Note: This review was originally published back in March 2015 as part of our coverage for the SXSW Film Festival.
Going home feels good. That’s why we do it. The familiar smells, the unlimited A/C, the way your old bedroom’s being falsely disguised as a guest room — it’s all comfort food for the soul. That’s Adult Beginners. It’s the first feature film for Ross Katz, an Oscar-nominated producer of kick-ass indies like Lost in Translation and In the Bedroom, and he directs off a screenplay by Jeff Cox (Blades of Glory) and Liz Flahive (Nurse Jackie), which is based on a story by comedian Nick Kroll. And that behind-the-scenes talent is mirrored by an all-star cast that includes Rose Byrne, Bobby Cannavale, Joel McHale, Jane Krakowski, Bobby Moynahan, Mike Birbiglia, Jason Mantzoukas, and Josh Charles.
Kroll plays a narcissistic entrepreneur, whose premiere device, “The Minds I,” flops when it can’t secure a key accessory for production. Having poured all of his money into the project, in addition to several supporting financiers, he withdraws from his life in Manhattan and returns to the ‘burbs shamed and broken. His childhood home, however, is now lived in by his sister Justine (Byrne) and her do-gooder husband Danny (Cannavale). They’re also struggling, at least financially, so Jake helps out (and pays his “rent”) by agreeing to watch their three-year-old son and his nephew. Of course, it’s not that easy, and his life changes, and the husband is fooling around with his co-worker, and there’s another offer downtown, and yada, yada, yada.

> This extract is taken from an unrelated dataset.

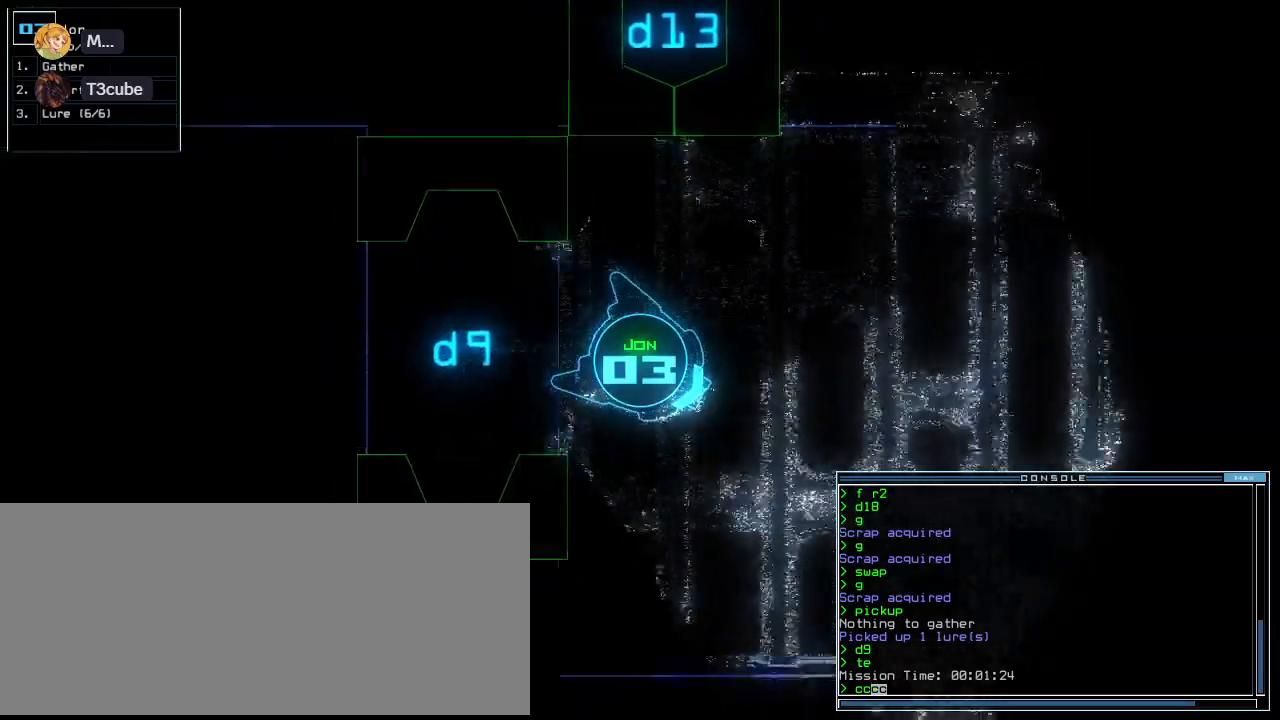
{"keys": ["up"], "events": [[80, "return", "down"], [200, "return", "up"], [340, "left", "down"], [420, "left", "up"]]}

Look, you’ve seen this film. It’s called Elizabethtown, or Mr. Mom, or Jersey Girl, or The Skeleton Twins, or … you get the point. Every arc and every twist is predictable from the get-go, and the stakes are pretty goddamn low given the circumstances. But, here’s the thing: There’s something truly cozy about this picture and the world that Katz has created. Again, it’s comfort food. If you’re a fan of these types of films — this writer is — and you’ve been following these stars for a long time — this writer has — then it’s a whopping dollop of sweet potatoes and turkey. The chemistry between each lead is uncanny, especially for Kroll and Byrne, and the cameos serve as humorous vignettes.

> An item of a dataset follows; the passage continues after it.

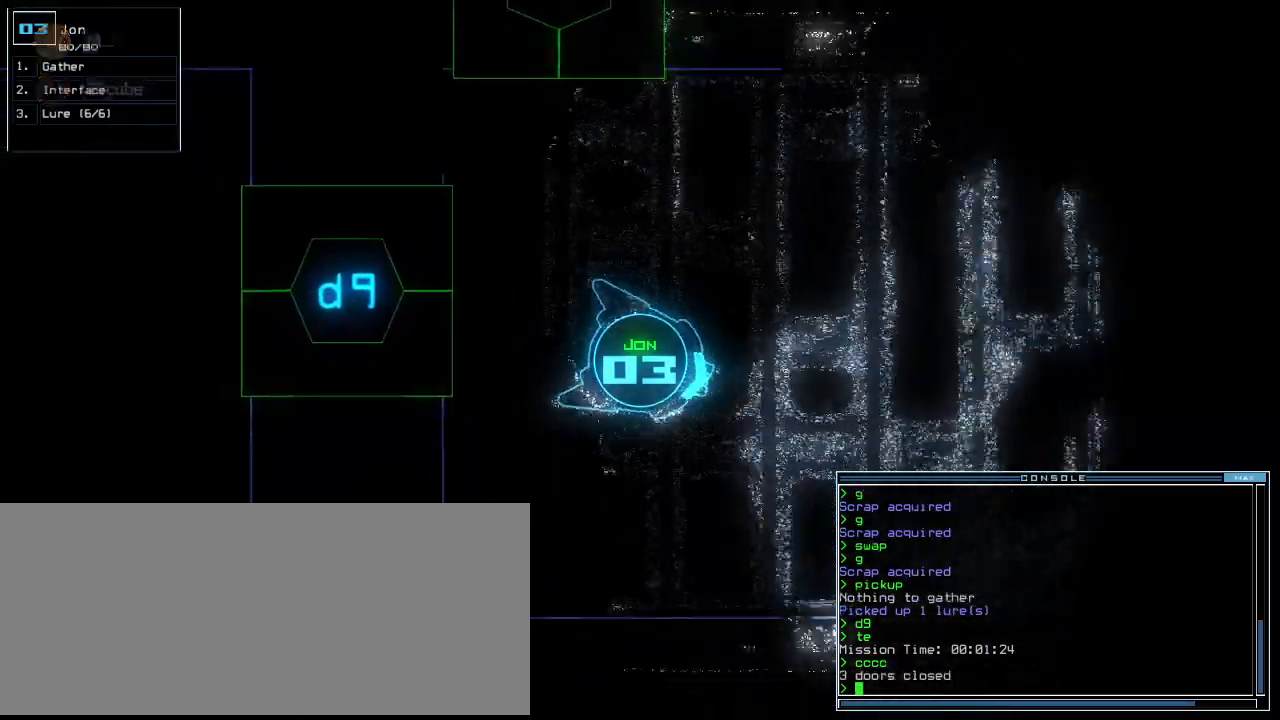
{"keys": ["up"], "events": [[20, "left", "down"], [100, "left", "up"], [280, "left", "down"], [340, "left", "up"]]}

Watching McHale do lines, or Moynahan riff on The Shining, or Mantzoukas play Toad the Wet Sprocket on stage, or Krakowski doll it up as a swim instructor, or Josh Charles be Josh Charles … you get all the side dishes you could ever ask for in a friendly, easy-to-stomach indie comedy. And they spice up the predictability enough so that it’s not too offensive to the mind that you’re essentially watching a film you’ve seen five, 10, or 15 times beforehand. Kroll also unlocks an area that we haven’t seen from him yet, and it’s always rewarding to watch a comic tap into a new area. As for Byrne and Cannavale, the real-life couple adds a touch of naturalism, with the former proving to be a comedy staple and the latter just being the best guy to watch on screen today.

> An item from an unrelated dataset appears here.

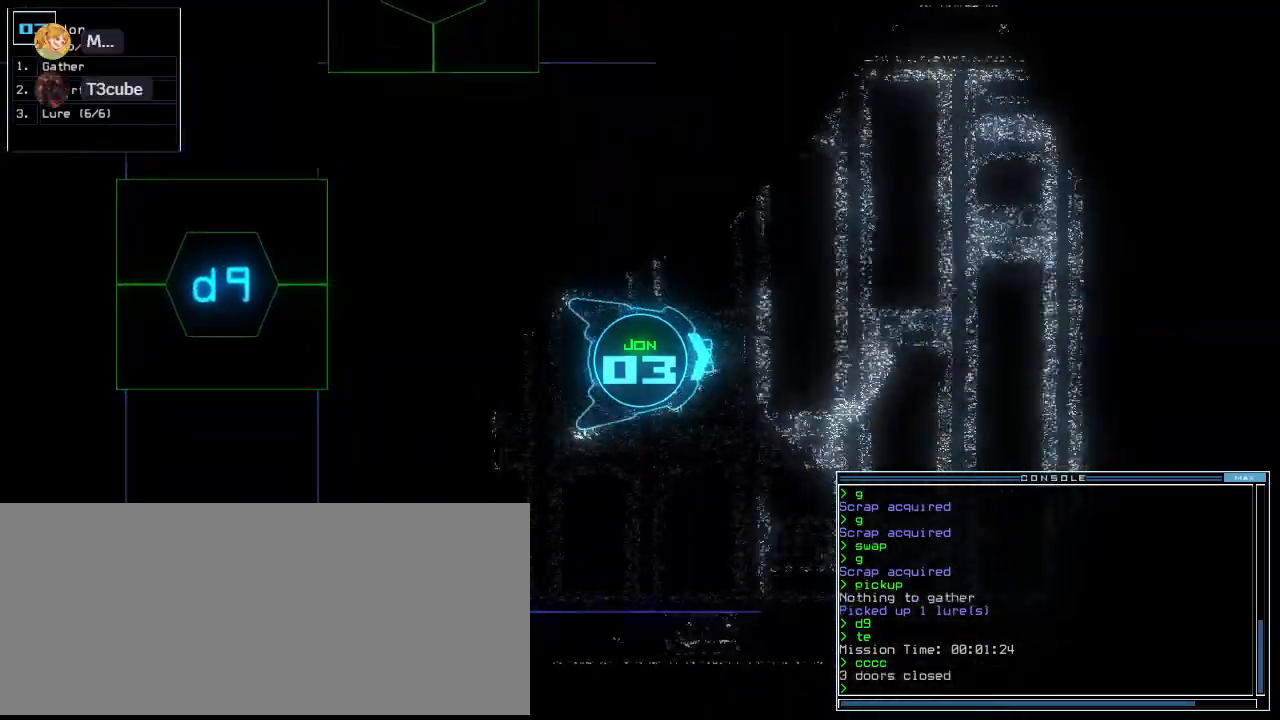
{"keys": ["up"], "events": [[160, "right", "down"], [260, "right", "up"], [380, "right", "down"], [420, "right", "up"]]}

There’s a lot of heart to this film, too. That doesn’t exactly save it — the ending’s a soft, soft landing into vanilla pudding — but it’s enough to keep it from feeling so remedial. Katz does a sharp job capturing the seasonal air of New York, which does add to the homey vibes that this type of story requires. And although the script could use some originality, Cox and Flahive know their cast well enough to match their respective characters with some ideal lines. Which means that Kroll isn’t the only one with a few zingers to his name; Cannavale and Byrne are just as funny at times.
So no, you don’t need to rush out and see Adult Beginners. However, it’s an ideal Netflix viewing in the near future, when the winter shifts into something awful and the afternoon begs for a little couching. And unlike Toad the Wet Sprocket’s “Walk on the Ocean”, essentially the theme of this film, this return to the homestead won’t make you choke, but gulp and smile with leisure. Keyword: comfort food. Did you not get that from all the metaphors yet?